Over 50% of graduates & 44% of postgraduates employed in low-skill jobs
image for illustrative purpose

Mumbai, Jan 12: India’s youth challenge today is not access to education, but employability. The Economic Survey 2024–25 reveals that over 50% of graduates and 44% of postgraduates are employed in low-skill jobs, highlighting a persistent mismatch between academic qualifications and industry-ready skills.
Experts believe work-integrated learning is the most effective solution. Degree Apprenticeships allow young people to earn while they learn, gain real workplace exposure, and build practical, job-relevant skills aligned with the needs of employers.
Talking to Bizz Buzz, Dr Nipun Sharma, CEO, TeamLease Degree Apprenticeship says, “The current gap seems to be more structural, between what the education system produces and what the labour market actually needs. At the same time, with multiple policy interventions, this could improve significantly in the coming years.”
A NASSCOM-McKinsey assessment found that only 45-50% of Indian graduates are employable for industry roles without significant retraining. While industries have rapidly adopted digital tools, automation, and new workflows, curricula updates often lag by several years, creating a persistent readiness gap.
The mismatch isn’t about intelligence or effort. It’s structural. Students graduate with knowledge designed for economies that no longer exist, then wonder why employers demand retraining. That’s not their failure, it’s a failure of education systems that haven’t kept pace with the speed of change.
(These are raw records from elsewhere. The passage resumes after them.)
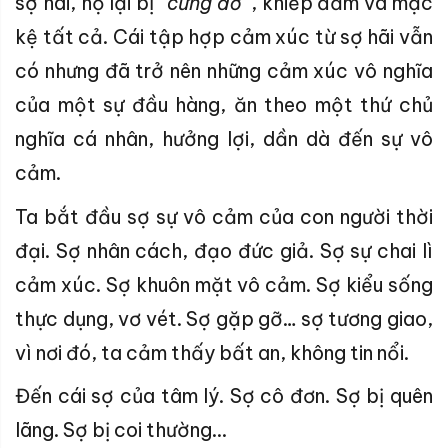
sợ hãi, họ lại bị “
cứng đờ
”, khiếp đảm và mặc
kệ tất cả. Cái tập hợp cảm xúc từ sợ hãi vẫn
có nhưng đã trở nên những cảm xúc vô nghĩa
của một sự đầu hàng, ăn theo một thứ chủ
nghĩa cá nhân, hưởng lợi, dần dà đến sự vô
cảm.
Ta bắt đầu sợ sự vô cảm của con người thời
đại. Sợ nhân cách, đạo đức giả. Sợ sự chai lì
cảm xúc. Sợ khuôn mặt vô cảm. Sợ kiểu sống
thực dụng, vơ vét. Sợ gặp gỡ… sợ tương giao,
vì nơi đó, ta cảm thấy bất an, không tin nổi.
Đến cái sợ của tâm lý. Sợ cô đơn. Sợ bị quên
lãng. Sợ bị coi thường...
Avinav Nigam, Founder and CEO at TERN Group says, “The feedback loop from workplace skills to education curricula isn’t fast enough - sometimes taking decades - especially on competencies, given the rapid rate of change in technology/AI and process advancements changing jobs.”
Degree Apprenticeships (such as Germany’s successful “Ausbildung” or apprenticeship approach to education meeting workforce) can link structured work experience with formal learning, creating capability instead of just credentials. OECD data shows that apprenticeship graduates have 20–30% higher employment and retention rates compared to those from purely academic routes.